(This contents of this NIPS spotlight video is similar to the post below, although the post is a bit more detailed.)
Reinforcement learning agents can learn to play video games (for instance Atari games) by themselves. The original DQN algorithm and many of its successors clip the rewards they receive while learning. This helps stabilize the deep learning, but it can lead to qualitatively different solutions and in a recent paper we propose an alternative. Papers do not (yet) include videos, and so we show some concrete examples here.
In our first example, we compare the learned behavior on the Atari game Ms. Pac-Man. First, we look at the behavior of a Double DQN agent with clipped rewards. All positive rewards are clipped to +1. This means that normal pellets (+10), power pills (+50), and ghosts (+200 or more) are worth the same +1 reward as far as this agent is concerned.
The agent does a reasonable job at eating pellets but does not at all seem interested in eating the ghosts, which are worth a lot more points.
We can compare this to the same agent but now trained without clipping the rewards and using Pop-Art instead to adaptively normalize the targets for the deep net (as explained in our paper).
The difference is clear: because the agent now sees the differences between real rewards it has learned to become a proper ghostbuster.
As another example, lets look at the game Centipede. Again, we start with the agent that only sees clipped rewards.
The agent controls the square near the bottom of the screen that is shooting at the snake pieces moving down the screen. There is also a spider but the agent never shoots it, instead preferring to regularly jump onto the spider, killing itself in the process.
Now we look at the agent that uses target normalization instead of reward clipping.
There is a big change in behavior. Instead of jumping on the spider, the agent now immediately shoots it whenever it enters the screen to get a nice big juicy reward.
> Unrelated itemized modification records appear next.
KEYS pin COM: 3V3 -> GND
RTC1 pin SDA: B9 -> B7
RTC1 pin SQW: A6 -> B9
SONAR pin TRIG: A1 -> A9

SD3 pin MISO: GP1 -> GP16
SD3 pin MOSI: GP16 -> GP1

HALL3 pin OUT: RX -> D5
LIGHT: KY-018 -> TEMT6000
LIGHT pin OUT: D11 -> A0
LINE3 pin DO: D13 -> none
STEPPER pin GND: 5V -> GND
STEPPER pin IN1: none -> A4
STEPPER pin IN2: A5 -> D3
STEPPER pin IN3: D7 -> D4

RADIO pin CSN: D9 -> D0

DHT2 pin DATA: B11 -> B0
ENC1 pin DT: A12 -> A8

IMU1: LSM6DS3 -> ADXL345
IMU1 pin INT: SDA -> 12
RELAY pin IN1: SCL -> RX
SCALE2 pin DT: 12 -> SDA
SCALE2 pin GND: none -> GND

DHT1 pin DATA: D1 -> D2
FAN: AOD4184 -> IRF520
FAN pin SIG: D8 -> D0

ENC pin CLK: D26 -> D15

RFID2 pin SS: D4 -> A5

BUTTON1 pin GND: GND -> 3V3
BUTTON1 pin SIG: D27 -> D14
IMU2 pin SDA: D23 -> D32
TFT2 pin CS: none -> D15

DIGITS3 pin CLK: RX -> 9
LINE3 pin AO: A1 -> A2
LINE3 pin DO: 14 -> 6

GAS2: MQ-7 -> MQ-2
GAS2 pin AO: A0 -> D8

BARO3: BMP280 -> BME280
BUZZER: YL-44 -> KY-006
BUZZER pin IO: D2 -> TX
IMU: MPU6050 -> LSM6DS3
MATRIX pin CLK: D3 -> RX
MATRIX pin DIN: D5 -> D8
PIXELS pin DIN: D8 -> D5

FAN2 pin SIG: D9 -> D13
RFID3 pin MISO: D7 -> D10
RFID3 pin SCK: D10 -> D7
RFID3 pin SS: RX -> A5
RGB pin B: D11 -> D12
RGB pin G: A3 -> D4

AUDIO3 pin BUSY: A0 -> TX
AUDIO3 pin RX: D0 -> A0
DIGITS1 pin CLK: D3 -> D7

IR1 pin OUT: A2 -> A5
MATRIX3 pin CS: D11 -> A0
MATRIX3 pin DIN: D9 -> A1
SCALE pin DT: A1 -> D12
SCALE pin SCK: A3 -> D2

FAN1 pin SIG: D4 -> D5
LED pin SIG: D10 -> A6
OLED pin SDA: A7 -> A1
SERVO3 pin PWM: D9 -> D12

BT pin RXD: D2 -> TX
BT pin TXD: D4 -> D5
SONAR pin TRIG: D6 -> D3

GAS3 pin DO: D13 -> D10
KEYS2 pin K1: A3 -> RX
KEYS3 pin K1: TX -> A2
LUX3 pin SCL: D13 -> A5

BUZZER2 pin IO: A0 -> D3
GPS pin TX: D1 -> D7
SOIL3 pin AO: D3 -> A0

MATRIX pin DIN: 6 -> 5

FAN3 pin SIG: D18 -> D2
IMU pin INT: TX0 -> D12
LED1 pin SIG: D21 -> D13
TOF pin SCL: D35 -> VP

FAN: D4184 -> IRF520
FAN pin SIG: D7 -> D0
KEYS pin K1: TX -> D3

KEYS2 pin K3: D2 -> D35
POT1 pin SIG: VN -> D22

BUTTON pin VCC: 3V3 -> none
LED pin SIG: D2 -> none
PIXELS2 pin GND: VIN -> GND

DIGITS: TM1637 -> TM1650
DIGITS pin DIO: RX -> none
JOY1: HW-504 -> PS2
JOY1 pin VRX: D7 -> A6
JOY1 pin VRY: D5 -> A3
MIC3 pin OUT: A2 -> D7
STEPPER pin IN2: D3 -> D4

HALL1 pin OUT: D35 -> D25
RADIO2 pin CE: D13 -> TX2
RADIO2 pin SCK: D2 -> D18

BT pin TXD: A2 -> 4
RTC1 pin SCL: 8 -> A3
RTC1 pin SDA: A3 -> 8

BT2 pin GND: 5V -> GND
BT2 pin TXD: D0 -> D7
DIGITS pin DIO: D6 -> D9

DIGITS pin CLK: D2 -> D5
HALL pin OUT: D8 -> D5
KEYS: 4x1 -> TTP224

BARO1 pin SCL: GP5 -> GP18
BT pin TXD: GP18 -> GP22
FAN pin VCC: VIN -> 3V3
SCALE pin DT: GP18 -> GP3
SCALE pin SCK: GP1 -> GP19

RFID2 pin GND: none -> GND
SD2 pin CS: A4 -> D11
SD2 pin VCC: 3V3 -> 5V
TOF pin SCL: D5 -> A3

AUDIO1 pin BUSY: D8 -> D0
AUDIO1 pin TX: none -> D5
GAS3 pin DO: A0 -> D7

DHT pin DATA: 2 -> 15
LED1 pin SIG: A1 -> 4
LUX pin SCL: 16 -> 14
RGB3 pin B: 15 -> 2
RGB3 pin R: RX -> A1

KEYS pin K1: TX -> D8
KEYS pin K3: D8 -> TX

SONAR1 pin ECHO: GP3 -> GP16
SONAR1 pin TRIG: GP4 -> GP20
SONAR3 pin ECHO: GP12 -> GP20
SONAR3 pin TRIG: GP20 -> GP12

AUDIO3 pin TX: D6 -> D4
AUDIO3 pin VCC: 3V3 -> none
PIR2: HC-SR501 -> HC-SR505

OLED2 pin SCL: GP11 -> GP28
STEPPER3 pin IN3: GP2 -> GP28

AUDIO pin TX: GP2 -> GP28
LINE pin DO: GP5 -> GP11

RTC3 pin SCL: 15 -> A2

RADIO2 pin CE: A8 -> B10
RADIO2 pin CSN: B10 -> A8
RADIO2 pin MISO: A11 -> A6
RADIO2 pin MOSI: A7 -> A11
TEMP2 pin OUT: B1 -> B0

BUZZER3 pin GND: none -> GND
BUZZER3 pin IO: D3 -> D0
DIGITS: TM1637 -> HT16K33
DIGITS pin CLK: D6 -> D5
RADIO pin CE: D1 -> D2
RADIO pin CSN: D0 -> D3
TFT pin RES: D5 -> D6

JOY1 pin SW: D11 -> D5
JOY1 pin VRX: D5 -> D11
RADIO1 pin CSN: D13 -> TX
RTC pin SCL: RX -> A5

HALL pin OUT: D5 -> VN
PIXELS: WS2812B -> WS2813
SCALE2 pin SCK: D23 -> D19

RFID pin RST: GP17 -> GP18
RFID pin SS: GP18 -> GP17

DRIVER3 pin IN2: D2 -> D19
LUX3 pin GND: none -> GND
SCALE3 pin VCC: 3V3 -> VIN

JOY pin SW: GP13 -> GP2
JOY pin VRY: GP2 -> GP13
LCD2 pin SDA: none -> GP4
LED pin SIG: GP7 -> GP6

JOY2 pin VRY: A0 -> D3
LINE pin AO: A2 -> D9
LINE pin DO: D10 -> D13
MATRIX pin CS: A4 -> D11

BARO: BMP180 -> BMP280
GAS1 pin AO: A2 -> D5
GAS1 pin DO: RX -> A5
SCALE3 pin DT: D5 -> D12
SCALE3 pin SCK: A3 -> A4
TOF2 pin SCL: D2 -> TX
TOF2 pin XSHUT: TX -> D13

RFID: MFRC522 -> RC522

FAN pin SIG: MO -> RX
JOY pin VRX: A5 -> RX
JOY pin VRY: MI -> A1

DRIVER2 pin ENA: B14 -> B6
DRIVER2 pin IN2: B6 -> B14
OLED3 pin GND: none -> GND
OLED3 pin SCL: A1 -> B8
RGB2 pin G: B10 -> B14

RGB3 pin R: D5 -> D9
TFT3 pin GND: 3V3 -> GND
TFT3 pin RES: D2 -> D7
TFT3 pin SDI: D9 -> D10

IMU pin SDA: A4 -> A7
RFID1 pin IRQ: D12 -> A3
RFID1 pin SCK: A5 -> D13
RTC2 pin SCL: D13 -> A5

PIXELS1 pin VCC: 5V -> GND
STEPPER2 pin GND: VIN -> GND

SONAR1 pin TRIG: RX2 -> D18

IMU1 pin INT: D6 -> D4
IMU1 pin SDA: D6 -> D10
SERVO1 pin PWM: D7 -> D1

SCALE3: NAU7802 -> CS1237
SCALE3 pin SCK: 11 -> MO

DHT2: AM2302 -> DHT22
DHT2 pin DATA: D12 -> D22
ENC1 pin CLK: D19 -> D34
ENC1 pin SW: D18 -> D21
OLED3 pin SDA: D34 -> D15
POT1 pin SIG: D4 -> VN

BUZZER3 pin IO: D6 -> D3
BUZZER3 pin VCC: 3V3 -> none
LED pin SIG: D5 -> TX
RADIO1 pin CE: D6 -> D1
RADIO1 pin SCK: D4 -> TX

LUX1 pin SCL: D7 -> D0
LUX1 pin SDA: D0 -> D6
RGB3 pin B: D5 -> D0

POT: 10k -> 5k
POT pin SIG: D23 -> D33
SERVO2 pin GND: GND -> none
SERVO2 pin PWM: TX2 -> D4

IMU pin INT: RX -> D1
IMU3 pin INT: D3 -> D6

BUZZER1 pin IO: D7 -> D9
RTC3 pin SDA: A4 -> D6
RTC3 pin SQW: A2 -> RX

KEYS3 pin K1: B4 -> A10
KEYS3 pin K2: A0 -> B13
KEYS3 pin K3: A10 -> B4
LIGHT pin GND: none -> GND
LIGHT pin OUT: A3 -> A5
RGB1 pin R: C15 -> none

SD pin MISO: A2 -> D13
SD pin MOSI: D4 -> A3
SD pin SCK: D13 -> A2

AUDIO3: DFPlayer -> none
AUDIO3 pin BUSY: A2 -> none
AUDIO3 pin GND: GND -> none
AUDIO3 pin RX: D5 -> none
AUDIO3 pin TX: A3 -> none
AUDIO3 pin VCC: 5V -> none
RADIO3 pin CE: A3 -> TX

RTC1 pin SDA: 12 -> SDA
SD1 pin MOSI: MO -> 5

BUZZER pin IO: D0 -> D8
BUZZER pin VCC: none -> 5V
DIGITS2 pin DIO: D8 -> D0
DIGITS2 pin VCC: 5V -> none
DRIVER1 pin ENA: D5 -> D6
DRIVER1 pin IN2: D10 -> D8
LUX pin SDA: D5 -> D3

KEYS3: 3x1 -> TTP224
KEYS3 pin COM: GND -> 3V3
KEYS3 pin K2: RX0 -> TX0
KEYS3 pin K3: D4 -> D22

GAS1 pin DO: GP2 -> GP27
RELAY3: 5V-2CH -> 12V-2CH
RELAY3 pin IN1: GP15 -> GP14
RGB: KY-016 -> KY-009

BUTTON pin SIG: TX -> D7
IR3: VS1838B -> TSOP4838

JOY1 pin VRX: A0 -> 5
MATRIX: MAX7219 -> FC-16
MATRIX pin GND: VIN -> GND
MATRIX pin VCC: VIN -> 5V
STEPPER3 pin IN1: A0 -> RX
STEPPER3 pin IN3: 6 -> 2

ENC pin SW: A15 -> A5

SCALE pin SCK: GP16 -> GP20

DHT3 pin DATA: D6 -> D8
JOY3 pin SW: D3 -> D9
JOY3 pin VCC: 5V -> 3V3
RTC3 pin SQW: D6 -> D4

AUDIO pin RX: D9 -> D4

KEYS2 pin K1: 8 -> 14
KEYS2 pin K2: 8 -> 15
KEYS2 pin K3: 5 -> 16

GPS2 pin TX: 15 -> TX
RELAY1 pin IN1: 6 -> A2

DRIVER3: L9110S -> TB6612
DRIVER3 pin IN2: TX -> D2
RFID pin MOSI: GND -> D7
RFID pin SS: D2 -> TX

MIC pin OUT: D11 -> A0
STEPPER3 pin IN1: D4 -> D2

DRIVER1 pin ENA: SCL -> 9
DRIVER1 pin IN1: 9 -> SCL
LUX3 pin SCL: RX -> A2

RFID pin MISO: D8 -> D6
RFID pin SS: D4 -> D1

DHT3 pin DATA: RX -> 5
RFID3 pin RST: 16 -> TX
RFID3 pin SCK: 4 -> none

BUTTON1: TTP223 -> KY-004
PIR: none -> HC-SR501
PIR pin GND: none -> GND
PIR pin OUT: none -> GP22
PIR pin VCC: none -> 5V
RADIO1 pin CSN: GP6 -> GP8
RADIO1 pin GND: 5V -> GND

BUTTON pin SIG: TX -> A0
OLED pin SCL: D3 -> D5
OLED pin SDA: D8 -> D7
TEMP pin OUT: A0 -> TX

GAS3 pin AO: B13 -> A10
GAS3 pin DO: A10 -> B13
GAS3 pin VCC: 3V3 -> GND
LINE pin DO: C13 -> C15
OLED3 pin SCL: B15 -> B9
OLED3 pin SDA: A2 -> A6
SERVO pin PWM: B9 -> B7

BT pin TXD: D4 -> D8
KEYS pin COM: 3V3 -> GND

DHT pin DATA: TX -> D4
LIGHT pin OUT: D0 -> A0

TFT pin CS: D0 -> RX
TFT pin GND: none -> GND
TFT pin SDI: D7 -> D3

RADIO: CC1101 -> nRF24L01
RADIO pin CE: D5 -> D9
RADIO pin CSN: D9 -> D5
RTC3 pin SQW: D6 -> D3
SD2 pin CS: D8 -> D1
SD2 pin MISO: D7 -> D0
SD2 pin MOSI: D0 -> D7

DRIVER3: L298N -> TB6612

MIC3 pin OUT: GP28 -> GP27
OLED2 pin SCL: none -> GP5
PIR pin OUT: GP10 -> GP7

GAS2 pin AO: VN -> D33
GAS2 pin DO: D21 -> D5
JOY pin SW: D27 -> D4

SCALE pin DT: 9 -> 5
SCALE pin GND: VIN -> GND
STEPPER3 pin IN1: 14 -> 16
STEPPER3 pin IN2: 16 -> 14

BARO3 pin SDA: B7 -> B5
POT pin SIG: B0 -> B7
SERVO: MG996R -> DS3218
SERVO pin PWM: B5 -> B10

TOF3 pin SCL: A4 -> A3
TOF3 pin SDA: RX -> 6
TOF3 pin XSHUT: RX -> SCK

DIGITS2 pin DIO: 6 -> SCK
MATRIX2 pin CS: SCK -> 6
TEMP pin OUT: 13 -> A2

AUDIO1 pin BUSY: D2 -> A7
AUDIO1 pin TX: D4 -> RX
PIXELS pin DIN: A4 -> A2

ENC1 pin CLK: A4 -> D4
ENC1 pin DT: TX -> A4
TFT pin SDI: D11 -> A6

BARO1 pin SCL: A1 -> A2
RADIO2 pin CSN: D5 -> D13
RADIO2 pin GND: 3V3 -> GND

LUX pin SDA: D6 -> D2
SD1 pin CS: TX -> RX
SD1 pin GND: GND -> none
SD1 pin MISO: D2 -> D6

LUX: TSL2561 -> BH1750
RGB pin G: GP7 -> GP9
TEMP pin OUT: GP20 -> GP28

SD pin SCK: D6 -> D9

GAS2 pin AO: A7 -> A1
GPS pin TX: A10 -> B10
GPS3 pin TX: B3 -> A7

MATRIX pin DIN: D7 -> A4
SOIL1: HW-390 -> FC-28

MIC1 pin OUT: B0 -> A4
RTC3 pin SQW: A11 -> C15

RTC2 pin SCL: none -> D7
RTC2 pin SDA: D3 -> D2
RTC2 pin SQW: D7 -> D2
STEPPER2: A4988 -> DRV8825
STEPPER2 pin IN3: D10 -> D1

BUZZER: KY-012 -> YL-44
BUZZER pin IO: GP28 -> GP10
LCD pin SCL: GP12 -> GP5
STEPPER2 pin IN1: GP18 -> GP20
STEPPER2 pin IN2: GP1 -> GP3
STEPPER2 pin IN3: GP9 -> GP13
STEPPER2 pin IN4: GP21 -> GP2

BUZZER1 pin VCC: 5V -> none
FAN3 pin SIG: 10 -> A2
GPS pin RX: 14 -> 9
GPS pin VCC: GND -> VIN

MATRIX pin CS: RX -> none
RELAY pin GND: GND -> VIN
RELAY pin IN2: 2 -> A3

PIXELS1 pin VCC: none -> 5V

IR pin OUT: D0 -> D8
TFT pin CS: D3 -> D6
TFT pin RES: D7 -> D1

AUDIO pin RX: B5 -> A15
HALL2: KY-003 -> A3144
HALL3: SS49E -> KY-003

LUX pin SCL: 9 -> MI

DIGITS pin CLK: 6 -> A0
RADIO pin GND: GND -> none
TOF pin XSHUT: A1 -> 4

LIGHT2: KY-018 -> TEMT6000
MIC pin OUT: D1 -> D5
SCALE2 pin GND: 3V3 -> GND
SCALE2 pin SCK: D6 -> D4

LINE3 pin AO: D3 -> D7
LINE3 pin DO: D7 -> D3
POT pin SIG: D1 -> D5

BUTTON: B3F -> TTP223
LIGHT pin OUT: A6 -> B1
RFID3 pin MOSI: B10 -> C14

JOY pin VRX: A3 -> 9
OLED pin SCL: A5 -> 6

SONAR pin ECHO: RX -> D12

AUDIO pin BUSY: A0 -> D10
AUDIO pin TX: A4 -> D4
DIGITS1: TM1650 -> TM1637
These qualitatively different policies don’t always lead to higher total scores. As an example, consider the game of Time Pilot. First, we look at the agent with clipped rewards.
The agent controls the plane in the center that is happily shooting at other planes. There are also blimps, but these are essentially ignored by the agent. Now consider the agent that uses target normalization.
This agent is much less interested in the planes but when the blimp enters the screen the agent hunts it with determination.
The explanation for this behavior is as follows: when the agent shoots the blimp, it transitions to the next level and it gets a healthy chunk of rewards. The clipped agent does not care about the size of this reward, and probably does not like the transition to a new, less well-known, state. The unclipped agent does appreciate the higher reward, but then does end up in later levels of the game, which it has not mastered as well yet. In total, it turns out the overall performance of the second agent is somewhat lower than that of the first agent. In other words, the second agent learns a qualitatively different behavior, which in this case turns out to be worse in the end.
It should be possible to switch to a more successful policy later, but that is more a problem how to explore efficiently. The general problem of how best to explore in reinforcement learning is not yet solved.